- Directions for this task -
Every entry below should be printed exactly, without its images.
(Data)
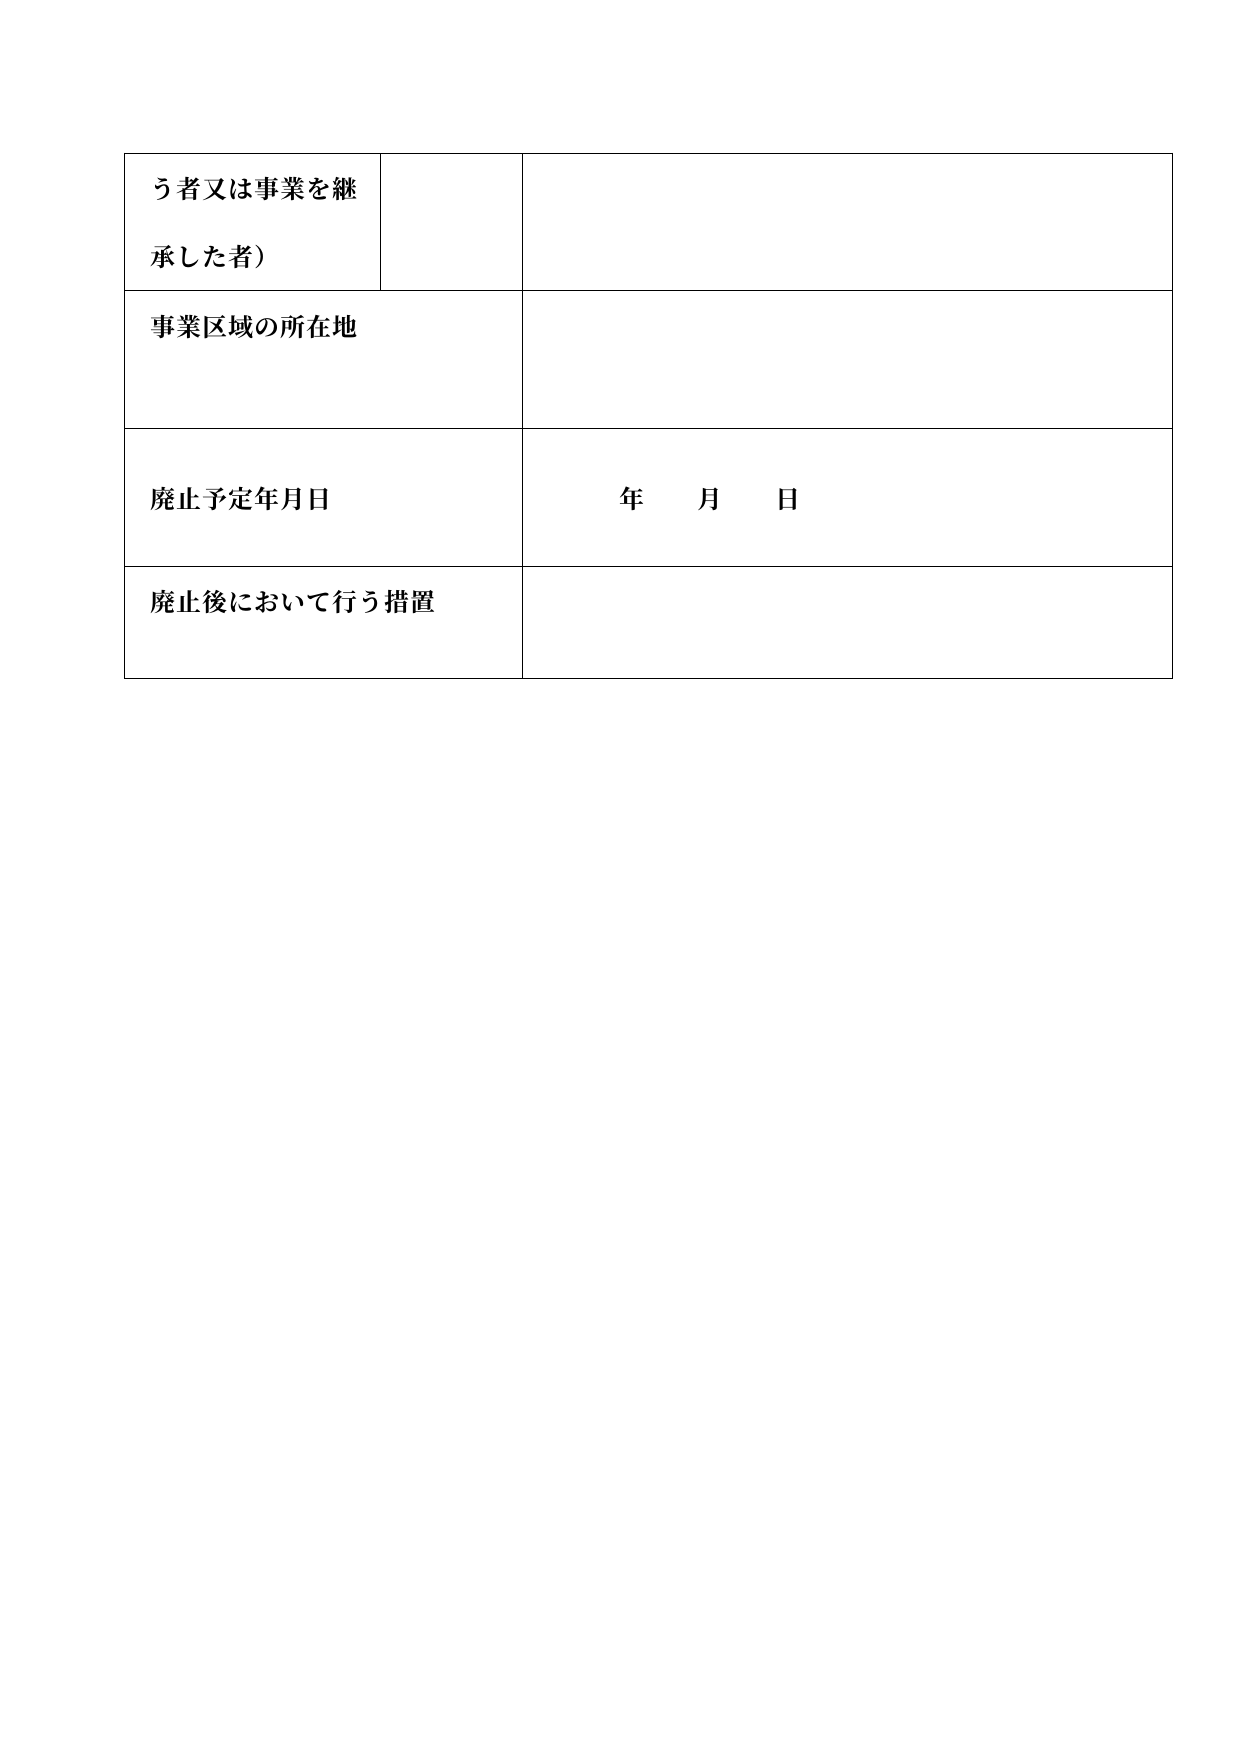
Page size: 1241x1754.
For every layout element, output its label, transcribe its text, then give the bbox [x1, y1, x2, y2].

table_cell [523, 154, 1172, 290]
table_cell 事業区域の所在地 [125, 291, 522, 428]
table_cell [523, 291, 1172, 428]
table_cell 年 月 日 [523, 429, 1172, 566]
table_cell 氏名 [381, 154, 522, 290]
table_cell 廃止後において行う措置 [125, 567, 522, 678]
table_cell 廃止予定年月日 [125, 429, 522, 566]
table_cell [523, 567, 1172, 678]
(End Data)
- Response box -
Page size: 1241x1754.
For every layout element, output its label, transcribe its text, then give the bbox [x1, y1, x2, y2].

table_cell [523, 154, 1172, 290]
table_cell 事業区域の所在地 [125, 291, 522, 428]
table_cell [523, 291, 1172, 428]
table_cell 年 月 日 [523, 429, 1172, 566]
table_cell 氏名 [381, 154, 522, 290]
table_cell 廃止後において行う措置 [125, 567, 522, 678]
table_cell 廃止予定年月日 [125, 429, 522, 566]
table_cell [523, 567, 1172, 678]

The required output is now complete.